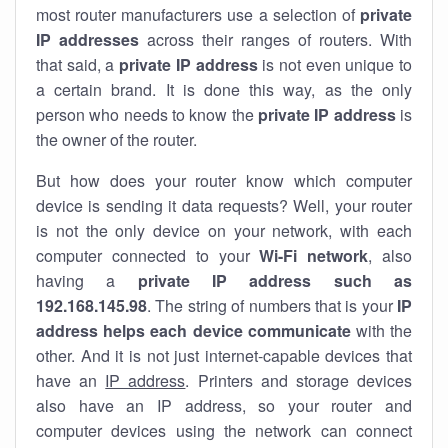
most router manufacturers use a selection of
private
IP addresses
across their ranges of routers. With
that said, a
private IP address
is not even unique to
a certain brand. It is done this way, as the only
person who needs to know the
private IP address
is
the owner of the router.
But how does your router know which computer
device is sending it data requests? Well, your router
is not the only device on your network, with each
computer connected to your
Wi-Fi network
, also
having a
private IP address such as
192.168.145.98
. The string of numbers that is your
IP
address helps each device communicate
with the
other. And it is not just internet-capable devices that
have an
IP address
. Printers and storage devices
also have an IP address, so your router and
computer devices using the network can connect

» **How to complete this task**: Reproduce the text of the records above word for word and line for line, leaving out the pictures.

» **Response**:
most router manufacturers use a selection of
private
IP addresses
across their ranges of routers. With
that said, a
private IP address
is not even unique to
a certain brand. It is done this way, as the only
person who needs to know the
private IP address
is
the owner of the router.
But how does your router know which computer
device is sending it data requests? Well, your router
is not the only device on your network, with each
computer connected to your
Wi-Fi network
, also
having a
private IP address such as
192.168.145.98
. The string of numbers that is your
IP
address helps each device communicate
with the
other. And it is not just internet-capable devices that
have an
IP address
. Printers and storage devices
also have an IP address, so your router and
computer devices using the network can connect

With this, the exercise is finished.